Even though technological progress makes this world easier and more comfortable for us humans to live in, there is still a lot of work performed by humans that can and most certainly should be considered as very demanding. Of course, any job can be tiring and affect your well-being, but some jobs are known to be particularly tough. Riggers, miners, construction workers, and divers, just to name a few, all have to work in harsh conditions.
But when it comes to working in a rough environment, it would be difficult to find a job more demanding and tough than the one astronauts have. An astronaut needs to possess a very extensive technical knowledge, perform complex tasks, and do it all in the most extreme environment possible, space. It’s no wonder that rigorous training is an unavoidable aspect of this job.
In order to even qualify for a space flight, astronauts need to go through different types of complex training, from centrifuge to gravity offload facilities and Zero G airplanes. This training often requires rare and thus expensive equipment, which is only accessible in a few locations around the world.
NASA, for instance, has to operate multiple complex facilities to simulate reduced gravity environments. To allow astronauts to experience a weightless environment of space, they require a special ARGOS system (Active Response Gravity Offload System). ARGOS uses an inline load cell to continuously offload a portion of a human or robotic payload’s weight during all dynamic motions, which can include walking, running, and jumping under Lunar or Martian gravity. Needless to say, building and maintaining such systems is a very complex and expensive task.
Virtual Reality presents a unique opportunity to conduct various types of full-fledged astronaut training, with manageable costs, high accessibility, and multiple other benefits.
For example, VR allows you to conduct practical sessions even for spaceflight-specific activities, such as IVA (intra-vehicular activity), EVA (extravehicular activity also known as spacewalk), and even planetary EVA (also called moonwalk or marswalk).

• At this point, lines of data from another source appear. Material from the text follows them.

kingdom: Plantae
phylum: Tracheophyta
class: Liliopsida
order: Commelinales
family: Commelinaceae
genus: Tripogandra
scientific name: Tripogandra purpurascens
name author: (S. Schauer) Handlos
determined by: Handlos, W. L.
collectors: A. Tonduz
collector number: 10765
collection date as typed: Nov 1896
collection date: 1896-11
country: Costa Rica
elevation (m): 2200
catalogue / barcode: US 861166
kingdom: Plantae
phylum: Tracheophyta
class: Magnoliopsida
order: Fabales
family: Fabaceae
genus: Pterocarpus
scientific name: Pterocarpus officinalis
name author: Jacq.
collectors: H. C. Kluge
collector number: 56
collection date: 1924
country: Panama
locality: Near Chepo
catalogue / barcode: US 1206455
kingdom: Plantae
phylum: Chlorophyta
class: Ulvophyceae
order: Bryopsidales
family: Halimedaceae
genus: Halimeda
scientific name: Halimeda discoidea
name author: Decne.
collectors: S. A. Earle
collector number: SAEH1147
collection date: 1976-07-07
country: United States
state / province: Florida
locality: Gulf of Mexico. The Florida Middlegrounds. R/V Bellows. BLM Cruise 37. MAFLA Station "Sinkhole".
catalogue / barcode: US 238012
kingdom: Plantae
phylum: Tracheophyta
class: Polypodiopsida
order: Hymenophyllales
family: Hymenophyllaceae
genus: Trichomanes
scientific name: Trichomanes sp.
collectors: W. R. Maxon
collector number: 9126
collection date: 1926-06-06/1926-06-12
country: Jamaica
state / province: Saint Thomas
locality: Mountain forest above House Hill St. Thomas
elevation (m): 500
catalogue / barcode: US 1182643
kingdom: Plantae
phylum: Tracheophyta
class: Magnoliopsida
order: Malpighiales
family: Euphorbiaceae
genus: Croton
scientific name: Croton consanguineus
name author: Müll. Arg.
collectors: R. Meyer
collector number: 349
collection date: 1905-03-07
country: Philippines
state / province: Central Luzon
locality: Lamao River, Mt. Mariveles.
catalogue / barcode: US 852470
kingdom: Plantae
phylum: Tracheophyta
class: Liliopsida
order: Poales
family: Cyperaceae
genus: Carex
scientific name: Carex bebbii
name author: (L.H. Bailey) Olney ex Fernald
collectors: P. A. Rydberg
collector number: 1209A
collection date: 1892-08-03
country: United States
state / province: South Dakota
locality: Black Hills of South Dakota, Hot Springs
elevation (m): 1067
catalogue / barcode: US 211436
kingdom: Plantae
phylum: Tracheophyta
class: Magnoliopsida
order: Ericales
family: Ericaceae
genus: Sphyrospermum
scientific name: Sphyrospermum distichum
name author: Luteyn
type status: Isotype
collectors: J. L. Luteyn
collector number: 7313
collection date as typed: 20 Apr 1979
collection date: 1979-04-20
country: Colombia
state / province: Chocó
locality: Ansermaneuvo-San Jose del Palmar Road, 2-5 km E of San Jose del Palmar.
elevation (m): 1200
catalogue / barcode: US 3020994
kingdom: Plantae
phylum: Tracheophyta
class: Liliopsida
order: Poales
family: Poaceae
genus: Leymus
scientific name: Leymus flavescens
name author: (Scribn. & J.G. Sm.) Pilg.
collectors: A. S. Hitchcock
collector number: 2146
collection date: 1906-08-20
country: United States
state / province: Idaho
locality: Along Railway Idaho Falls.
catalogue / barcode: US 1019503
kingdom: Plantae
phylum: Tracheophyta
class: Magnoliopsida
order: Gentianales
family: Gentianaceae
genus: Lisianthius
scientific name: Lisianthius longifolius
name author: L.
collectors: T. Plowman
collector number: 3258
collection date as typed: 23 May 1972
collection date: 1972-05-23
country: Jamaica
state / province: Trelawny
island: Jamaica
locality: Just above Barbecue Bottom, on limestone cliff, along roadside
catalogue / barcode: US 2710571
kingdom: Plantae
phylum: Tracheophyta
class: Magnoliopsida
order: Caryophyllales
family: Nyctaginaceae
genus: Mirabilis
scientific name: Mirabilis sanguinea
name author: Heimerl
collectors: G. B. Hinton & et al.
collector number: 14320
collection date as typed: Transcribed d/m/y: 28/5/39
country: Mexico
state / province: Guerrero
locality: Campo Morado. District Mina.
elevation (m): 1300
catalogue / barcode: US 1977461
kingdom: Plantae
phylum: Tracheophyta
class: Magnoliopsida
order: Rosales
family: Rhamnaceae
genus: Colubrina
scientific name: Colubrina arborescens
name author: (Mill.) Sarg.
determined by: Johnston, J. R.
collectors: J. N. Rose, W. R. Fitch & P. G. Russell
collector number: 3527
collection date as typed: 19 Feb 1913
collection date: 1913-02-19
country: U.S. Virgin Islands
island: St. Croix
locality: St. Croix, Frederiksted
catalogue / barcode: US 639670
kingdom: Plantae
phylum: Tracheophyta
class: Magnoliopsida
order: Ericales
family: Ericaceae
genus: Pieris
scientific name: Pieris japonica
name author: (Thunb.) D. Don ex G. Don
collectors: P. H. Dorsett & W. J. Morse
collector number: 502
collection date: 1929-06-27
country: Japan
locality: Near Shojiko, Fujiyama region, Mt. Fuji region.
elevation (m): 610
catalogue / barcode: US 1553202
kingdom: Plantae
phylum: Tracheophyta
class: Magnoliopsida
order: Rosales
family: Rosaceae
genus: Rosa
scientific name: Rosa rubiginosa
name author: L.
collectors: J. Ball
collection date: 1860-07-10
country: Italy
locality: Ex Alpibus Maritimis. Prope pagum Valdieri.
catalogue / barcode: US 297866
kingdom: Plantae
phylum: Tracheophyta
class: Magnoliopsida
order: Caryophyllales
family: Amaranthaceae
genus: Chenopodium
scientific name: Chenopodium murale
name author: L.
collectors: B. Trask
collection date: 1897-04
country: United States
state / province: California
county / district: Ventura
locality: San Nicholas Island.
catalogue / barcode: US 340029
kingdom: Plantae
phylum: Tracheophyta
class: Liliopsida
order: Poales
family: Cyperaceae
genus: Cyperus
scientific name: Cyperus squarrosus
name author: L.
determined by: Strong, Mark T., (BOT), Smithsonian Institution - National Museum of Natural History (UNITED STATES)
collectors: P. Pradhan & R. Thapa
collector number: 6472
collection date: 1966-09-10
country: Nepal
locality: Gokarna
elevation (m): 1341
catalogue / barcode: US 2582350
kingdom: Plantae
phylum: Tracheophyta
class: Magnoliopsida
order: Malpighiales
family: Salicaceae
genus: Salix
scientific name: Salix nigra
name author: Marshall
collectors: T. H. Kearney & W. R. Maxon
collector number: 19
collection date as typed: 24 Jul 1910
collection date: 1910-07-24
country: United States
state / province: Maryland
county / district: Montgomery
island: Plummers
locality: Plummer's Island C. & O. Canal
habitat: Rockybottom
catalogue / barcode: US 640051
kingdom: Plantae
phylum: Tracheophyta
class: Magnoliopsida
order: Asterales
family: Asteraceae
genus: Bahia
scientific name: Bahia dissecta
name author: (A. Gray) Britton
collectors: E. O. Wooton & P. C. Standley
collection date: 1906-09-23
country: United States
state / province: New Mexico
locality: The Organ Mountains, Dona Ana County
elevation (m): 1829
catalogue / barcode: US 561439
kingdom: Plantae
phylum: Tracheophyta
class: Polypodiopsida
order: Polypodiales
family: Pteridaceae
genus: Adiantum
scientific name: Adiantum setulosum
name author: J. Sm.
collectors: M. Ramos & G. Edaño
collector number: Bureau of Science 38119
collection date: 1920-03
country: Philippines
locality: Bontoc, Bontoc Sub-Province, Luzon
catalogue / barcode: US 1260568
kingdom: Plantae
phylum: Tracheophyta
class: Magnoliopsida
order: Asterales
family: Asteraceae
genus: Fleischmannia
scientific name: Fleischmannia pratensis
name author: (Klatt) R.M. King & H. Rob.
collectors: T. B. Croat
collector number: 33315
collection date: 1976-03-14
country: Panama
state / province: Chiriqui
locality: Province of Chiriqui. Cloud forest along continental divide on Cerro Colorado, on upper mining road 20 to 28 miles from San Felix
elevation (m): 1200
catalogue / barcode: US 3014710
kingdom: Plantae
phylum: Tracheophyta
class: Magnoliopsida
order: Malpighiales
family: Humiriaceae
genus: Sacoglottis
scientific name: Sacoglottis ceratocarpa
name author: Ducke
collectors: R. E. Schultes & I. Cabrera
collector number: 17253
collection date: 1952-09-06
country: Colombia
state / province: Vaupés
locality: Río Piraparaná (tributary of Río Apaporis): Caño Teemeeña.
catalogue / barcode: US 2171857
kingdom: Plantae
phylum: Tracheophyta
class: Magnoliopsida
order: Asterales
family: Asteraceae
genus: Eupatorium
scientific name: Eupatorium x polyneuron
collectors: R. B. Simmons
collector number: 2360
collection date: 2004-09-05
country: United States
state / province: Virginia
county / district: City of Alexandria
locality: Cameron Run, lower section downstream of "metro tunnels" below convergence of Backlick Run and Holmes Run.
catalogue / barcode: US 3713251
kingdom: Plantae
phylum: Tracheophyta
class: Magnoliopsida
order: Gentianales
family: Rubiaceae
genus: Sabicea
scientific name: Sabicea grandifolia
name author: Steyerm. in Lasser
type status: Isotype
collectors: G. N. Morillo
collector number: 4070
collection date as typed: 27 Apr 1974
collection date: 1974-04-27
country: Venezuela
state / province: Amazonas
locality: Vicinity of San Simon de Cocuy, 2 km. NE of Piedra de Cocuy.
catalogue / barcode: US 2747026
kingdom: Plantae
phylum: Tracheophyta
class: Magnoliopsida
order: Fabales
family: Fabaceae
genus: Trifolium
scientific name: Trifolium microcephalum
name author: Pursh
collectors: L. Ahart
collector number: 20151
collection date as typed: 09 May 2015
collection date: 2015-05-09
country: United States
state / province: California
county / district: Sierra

Today these and many other complex training activities related to space missions can be accurately simulated with VR. In fact, this technology is already actively used for these purposes. NASA Space Center in Houston, for example, uses VR for training and space simulations for several years now. European Astronaut Centre (EAC) in Cologne also utilizes VR technology, including VR projects developed in collaboration with PaleBlue.
VR allows astronauts to conduct training sessions in a digital twin of a space station, whether that’s present-day ISS (International Space Station) or the upcoming Lunar Gateway station. It is also possible to plan and prepare for the upcoming 2024 next landing by modeling the landing site and predicted lighting conditions with high accuracy in a VR environment.
Another huge advantage of using VR training for human spaceflight is accessibility and mobility of VR technologies. Astronauts can train in the virtual environment of a space station while being physically located in different parts of the world. Astronauts and scientists from NASA’s Johnson Space Center in Houston and ESA’s European Astronaut Centre in Cologne can train together in the same digital ISS simulation model, preparing for upcoming missions and rehearsing different scenarios in normal or emergency situations.